= WHAT YOU HAVE TO DO =
Please carry on the personal account of chemotherapy side effects, picking up after its last sentence.

Since disconnecting my iPhone from AT&T’s dead zone, I can now enjoy many of the apps available for the little device and let me tell you, it’s loaded. My Blackberry, on the other hand, is reserved for more serious applications. Though there are many apps available for it, I often find myself unwilling to explore them because I don’t want to play around with something that may cause Bad App Annoyance.
I found the blood pressure cup above on a website last year and thought it kind of cute and perhaps useful. Today, however, I wanted a different app with an external monitor. I want a blood app. I want to insert a catheter in a vein and when I need to check my blood values, this app will tell me what I need and how bad (or good) I’m doing.
Today the hardass took a hike and left the wimp. I could do nothing productive. I couldn’t even hold myself up for any extended period of time, I was just that wasted. Saturday — one day after chemo — I felt pretty good with no complaints. Actually, I felt no pain. Saturday evening, as usual, the mess hit the fan. Within a few minutes I went from feeling good to feeling horrible. Fatigue came over me like a ton of bricks, my muscles ached, my joints ached, my vision blurred and I felt like hell. I don’t know what happened.
I went into the office on Sunday barely able to keep myself awake. I felt as if my blood pressure had taken a dip to dangerously low levels and it was all I could do to stay conscious. To make matters worse, I made a pot of strong coffee — something I never do but felt the need to do — in order to keep myself awake. This, unfortunately, led to heart palpitations. Not good.
Monday was horrible. I did get a good night’s rest but my body certainly didn’t think so. I got up to drag what felt like 15,000 pounds out of the bed and around the house. Again, everything hurt and my brain was resting comfortably on my pillow. It did not follow me out of bed.
The worse feeling in the world is having pain so bad you cannot open a bottle, lift a bag, or move something from one side of the room to the other. My arms, legs and back wanted to lock up. Added to this my heart jumped around in my chest dancing to some way out hip hop beat.
Yes, the hardass took a hike leaving the wimp and I threw in the towel on Monday. I took a nap hoping for relief but vowed I would do some research, call my doctor, consult the spirits, chant, whatever I needed to do I was going to do it because I was determined to know what exactly was causing my pain. Was it the chemo, the reduction in prednisone, what exactly?

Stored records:

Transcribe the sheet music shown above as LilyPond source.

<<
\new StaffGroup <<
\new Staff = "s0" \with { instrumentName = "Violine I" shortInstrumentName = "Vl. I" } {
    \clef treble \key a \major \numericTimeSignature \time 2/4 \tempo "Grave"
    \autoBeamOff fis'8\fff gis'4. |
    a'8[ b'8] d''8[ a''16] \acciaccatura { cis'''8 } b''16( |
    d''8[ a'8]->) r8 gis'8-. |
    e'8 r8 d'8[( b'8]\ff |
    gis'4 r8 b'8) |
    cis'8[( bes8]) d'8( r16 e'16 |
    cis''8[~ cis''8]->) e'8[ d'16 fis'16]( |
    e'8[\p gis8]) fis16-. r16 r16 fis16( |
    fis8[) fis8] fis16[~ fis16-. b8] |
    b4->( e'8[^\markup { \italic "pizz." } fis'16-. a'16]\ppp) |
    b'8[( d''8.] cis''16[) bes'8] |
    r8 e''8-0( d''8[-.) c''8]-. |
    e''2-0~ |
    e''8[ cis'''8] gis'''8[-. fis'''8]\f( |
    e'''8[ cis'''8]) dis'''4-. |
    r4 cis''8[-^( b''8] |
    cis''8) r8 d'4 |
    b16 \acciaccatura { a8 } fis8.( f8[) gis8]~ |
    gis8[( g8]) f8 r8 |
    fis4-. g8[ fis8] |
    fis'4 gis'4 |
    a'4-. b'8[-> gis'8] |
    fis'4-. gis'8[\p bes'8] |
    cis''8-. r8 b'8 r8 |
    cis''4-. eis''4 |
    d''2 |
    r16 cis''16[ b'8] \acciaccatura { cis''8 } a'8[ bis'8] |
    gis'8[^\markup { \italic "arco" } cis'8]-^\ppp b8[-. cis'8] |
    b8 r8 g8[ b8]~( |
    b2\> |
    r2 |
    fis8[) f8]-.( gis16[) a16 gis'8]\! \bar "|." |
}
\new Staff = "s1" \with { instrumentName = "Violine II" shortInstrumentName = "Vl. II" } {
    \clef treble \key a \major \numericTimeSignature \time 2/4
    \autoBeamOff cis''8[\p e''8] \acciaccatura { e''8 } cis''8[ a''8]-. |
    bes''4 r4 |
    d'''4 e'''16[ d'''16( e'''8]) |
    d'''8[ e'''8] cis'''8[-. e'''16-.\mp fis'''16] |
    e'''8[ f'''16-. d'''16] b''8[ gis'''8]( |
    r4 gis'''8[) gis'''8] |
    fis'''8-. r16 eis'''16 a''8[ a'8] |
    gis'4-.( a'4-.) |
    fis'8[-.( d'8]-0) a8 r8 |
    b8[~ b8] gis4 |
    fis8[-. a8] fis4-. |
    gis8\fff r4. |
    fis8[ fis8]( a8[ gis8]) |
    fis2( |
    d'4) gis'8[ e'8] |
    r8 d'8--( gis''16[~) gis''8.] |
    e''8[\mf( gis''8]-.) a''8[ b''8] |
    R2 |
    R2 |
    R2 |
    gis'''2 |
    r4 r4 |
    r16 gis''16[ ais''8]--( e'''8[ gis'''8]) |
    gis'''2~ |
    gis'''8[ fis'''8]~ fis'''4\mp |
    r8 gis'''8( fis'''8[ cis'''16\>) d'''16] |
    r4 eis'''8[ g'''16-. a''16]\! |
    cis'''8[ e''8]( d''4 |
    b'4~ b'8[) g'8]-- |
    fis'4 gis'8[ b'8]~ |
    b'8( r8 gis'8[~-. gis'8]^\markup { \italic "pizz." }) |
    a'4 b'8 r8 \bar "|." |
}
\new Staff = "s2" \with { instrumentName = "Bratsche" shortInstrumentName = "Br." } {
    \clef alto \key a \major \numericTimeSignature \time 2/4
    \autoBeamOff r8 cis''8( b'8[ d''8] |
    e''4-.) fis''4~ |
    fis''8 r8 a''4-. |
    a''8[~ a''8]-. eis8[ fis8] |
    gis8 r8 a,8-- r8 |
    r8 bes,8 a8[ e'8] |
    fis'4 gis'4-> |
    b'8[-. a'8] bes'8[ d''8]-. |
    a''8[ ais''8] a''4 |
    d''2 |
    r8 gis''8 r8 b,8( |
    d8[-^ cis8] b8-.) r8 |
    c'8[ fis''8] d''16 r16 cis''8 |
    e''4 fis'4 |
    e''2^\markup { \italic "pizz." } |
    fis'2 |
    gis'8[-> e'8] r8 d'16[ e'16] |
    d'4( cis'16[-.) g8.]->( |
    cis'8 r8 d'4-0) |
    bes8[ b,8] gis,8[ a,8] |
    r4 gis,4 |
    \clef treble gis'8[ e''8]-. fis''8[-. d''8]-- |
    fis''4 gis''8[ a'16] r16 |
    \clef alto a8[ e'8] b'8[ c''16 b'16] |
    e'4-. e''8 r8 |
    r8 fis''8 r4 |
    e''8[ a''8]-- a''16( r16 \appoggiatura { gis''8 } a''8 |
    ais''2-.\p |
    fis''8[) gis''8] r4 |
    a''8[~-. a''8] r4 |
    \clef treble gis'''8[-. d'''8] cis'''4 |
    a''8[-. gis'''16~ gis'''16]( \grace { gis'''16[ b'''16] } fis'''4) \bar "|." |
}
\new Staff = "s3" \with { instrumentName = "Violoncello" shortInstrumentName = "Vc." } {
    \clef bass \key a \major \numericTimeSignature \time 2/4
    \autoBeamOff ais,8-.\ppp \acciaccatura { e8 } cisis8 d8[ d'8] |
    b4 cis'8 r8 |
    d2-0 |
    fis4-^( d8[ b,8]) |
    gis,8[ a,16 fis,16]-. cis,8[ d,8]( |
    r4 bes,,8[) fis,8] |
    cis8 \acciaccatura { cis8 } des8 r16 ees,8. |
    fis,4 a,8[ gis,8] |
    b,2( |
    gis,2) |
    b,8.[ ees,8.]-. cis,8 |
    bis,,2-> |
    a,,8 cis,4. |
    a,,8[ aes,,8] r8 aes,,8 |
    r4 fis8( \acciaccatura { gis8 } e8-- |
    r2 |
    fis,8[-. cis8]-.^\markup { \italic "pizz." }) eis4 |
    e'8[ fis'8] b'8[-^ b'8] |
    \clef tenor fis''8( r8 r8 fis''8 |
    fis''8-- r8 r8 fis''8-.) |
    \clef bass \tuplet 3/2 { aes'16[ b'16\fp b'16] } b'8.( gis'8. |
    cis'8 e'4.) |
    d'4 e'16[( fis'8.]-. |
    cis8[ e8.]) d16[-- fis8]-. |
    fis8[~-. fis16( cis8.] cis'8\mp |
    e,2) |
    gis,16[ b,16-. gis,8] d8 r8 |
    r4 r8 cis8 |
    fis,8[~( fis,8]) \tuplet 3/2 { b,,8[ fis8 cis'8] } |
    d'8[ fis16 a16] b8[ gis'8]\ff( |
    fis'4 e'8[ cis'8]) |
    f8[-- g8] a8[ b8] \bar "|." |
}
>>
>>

= RESPONSE TO THIS EXERCISE =
While napping, my doctor called. I heard the phone ring but I didn’t feel like exerting the energy needed to get the body up. Some hours later — realizing sleep was futile — I did check the message and called my doctor’s office and what did they tell me. My blood values from Friday showed my potassium was low, again.
Normal potassium levels in the blood range from 3.5-5.0. Mine was 2.9. This time I could not blame diuretics for the loss of potassium. I was also very surprised to hear this because I’ve been taking 20 mEq twice a day and I eat boatloads of avocados, tomatoes, bananas, green peas, strawberries, cantaloupes, etc. What the heck? Now I must take 40 mEq twice a day and that is no easy feat.
As it is I’m playing pinball wizard with my supersized tonsils and these horse pills to get two down per day, now I must try to swallow four? Well, yes I do and most of the time the stuff turns into chalk anyway before finally hitting the tummy.
After hanging up with the nurse I popped the first one. It went down well. The second one, however, well that was a game of pinball wizard before finally turning into chalk which I swallowed. I took a nap and slept for hours. Hours? Yes, hours. I didn’t know I had it in me. When I awakened, the first thing I noticed was no pain. I could not believe it. My thumb felt fat but it didn’t hurt. I had no pain in the muscles of my arm — the really big deal for me — and no pain in the lower back.
I wanted to jump for joy but there was still that awful feeling in my belly. The fist was still there but I did notice my heart was no longer “Gettin’ Jiggy wit It” in my chest. A good sign indeed.
Ten hours had passed since my last pinball game which meant time to swallow more horse pills. I did, but I broke them in half before swallowing which made it easier, somewhat, without too much chalk. Hopefully, if my problem was truly the low potassium I should wake up in the morning with less pain. I hope, I hope, I hope.
The question now is why? Why am I now experiencing low potassium?
I did some research and looked for an exhaustive list on the side-effects of chemo. I found a list entitled “Chemotherapy Side Effects – Understanding what they are“ and found Hypokalemia (Low Potassium) on the list.
I had all of the symptoms of moderate Hypokalemia (between 2.5 to 3.0), confusion, disorientation, weakness, irregular heartbeat, leg discomfort, extreme thirst, and discomfort of muscles. I had lots-o-cramping as well when trying to do anything around the house. I often needed to sit between tasks.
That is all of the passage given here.